* Goal of the exercise
Copy out every one of the entries below word for word, omitting the pictures.

--------

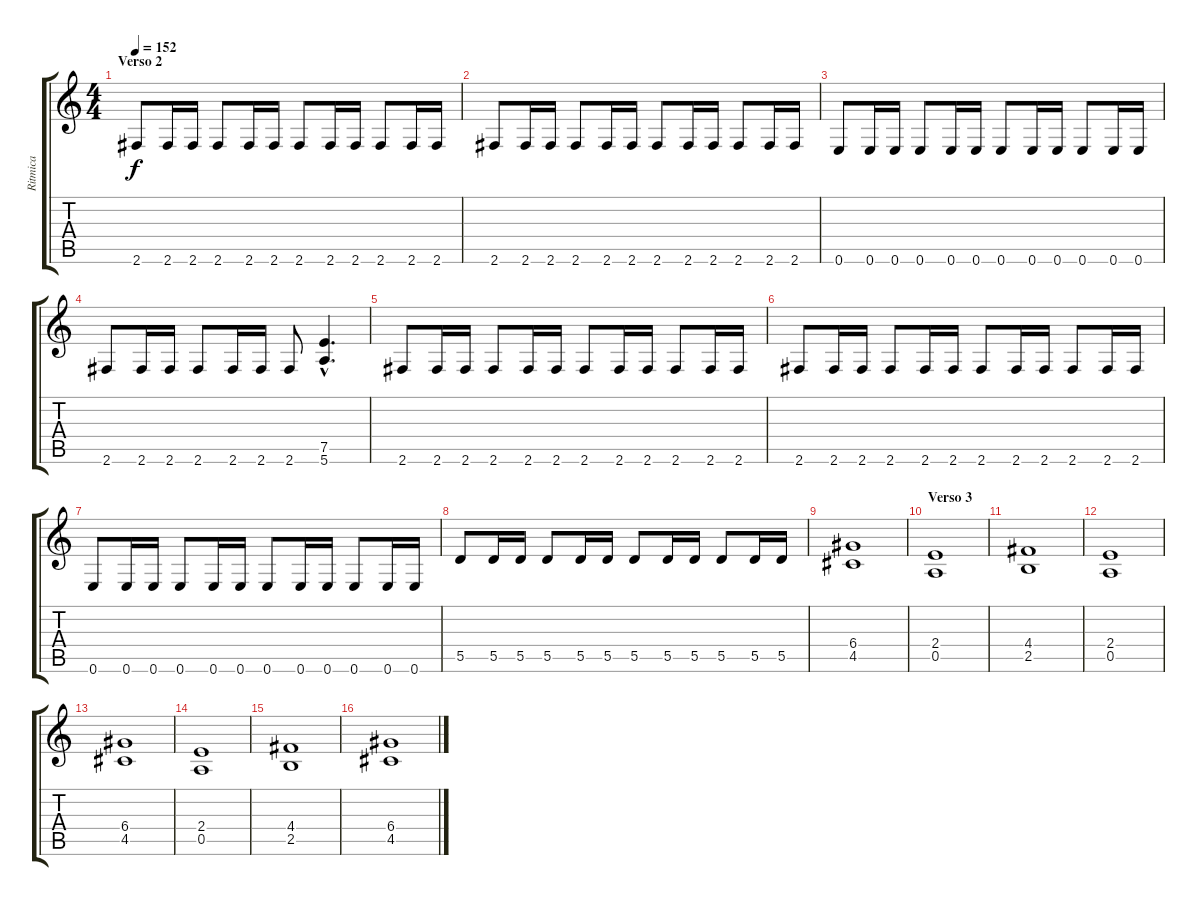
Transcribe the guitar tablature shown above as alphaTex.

\track ("Ritmica" "Ritmica") {instrument distortionguitar}
\staff {score tabs}
\tuning (E4 B3 G3 D3 A2 E2) {hide}
\ts (4 4)
\section ("" "Verso 2")
\tempo 152
\clef g2
\ks c
2.6.8{dy f} 2.6.16 2.6.16 2.6.8 2.6.16 2.6.16 2.6.8 2.6.16 2.6.16 2.6.8 2.6.16 2.6.16 |
2.6.8 2.6.16 2.6.16 2.6.8 2.6.16 2.6.16 2.6.8 2.6.16 2.6.16 2.6.8 2.6.16 2.6.16 |
0.6.8 0.6.16 0.6.16 0.6.8 0.6.16 0.6.16 0.6.8 0.6.16 0.6.16 0.6.8 0.6.16 0.6.16 |
2.6.8 2.6.16 2.6.16 2.6.8 2.6.16 2.6.16 2.6.8 (7.5{hac} 5.6{hac}).4{d} |
2.6.8 2.6.16 2.6.16 2.6.8 2.6.16 2.6.16 2.6.8 2.6.16 2.6.16 2.6.8 2.6.16 2.6.16 |
2.6.8 2.6.16 2.6.16 2.6.8 2.6.16 2.6.16 2.6.8 2.6.16 2.6.16 2.6.8 2.6.16 2.6.16 |
0.6.8 0.6.16 0.6.16 0.6.8 0.6.16 0.6.16 0.6.8 0.6.16 0.6.16 0.6.8 0.6.16 0.6.16 |
5.5.8 5.5.16 5.5.16 5.5.8 5.5.16 5.5.16 5.5.8 5.5.16 5.5.16 5.5.8 5.5.16 5.5.16 |
(6.4 4.5).1 |
\section ("" "Verso 3")
(2.4 0.5).1 |
(4.4 2.5).1 |
(2.4 0.5).1 |
(6.4 4.5).1 |
(2.4 0.5).1 |
(4.4 2.5).1 |
(6.4 4.5).1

--------

* Problem solution
Transcribe the guitar tablature shown above as alphaTex.

\track ("Ritmica" "Ritmica") {instrument distortionguitar}
\staff {score tabs}
\tuning (E4 B3 G3 D3 A2 E2) {hide}
\ts (4 4)
\section ("" "Verso 2")
\tempo 152
\clef g2
\ks c
2.6.8{dy f} 2.6.16 2.6.16 2.6.8 2.6.16 2.6.16 2.6.8 2.6.16 2.6.16 2.6.8 2.6.16 2.6.16 |
2.6.8 2.6.16 2.6.16 2.6.8 2.6.16 2.6.16 2.6.8 2.6.16 2.6.16 2.6.8 2.6.16 2.6.16 |
0.6.8 0.6.16 0.6.16 0.6.8 0.6.16 0.6.16 0.6.8 0.6.16 0.6.16 0.6.8 0.6.16 0.6.16 |
2.6.8 2.6.16 2.6.16 2.6.8 2.6.16 2.6.16 2.6.8 (7.5{hac} 5.6{hac}).4{d} |
2.6.8 2.6.16 2.6.16 2.6.8 2.6.16 2.6.16 2.6.8 2.6.16 2.6.16 2.6.8 2.6.16 2.6.16 |
2.6.8 2.6.16 2.6.16 2.6.8 2.6.16 2.6.16 2.6.8 2.6.16 2.6.16 2.6.8 2.6.16 2.6.16 |
0.6.8 0.6.16 0.6.16 0.6.8 0.6.16 0.6.16 0.6.8 0.6.16 0.6.16 0.6.8 0.6.16 0.6.16 |
5.5.8 5.5.16 5.5.16 5.5.8 5.5.16 5.5.16 5.5.8 5.5.16 5.5.16 5.5.8 5.5.16 5.5.16 |
(6.4 4.5).1 |
\section ("" "Verso 3")
(2.4 0.5).1 |
(4.4 2.5).1 |
(2.4 0.5).1 |
(6.4 4.5).1 |
(2.4 0.5).1 |
(4.4 2.5).1 |
(6.4 4.5).1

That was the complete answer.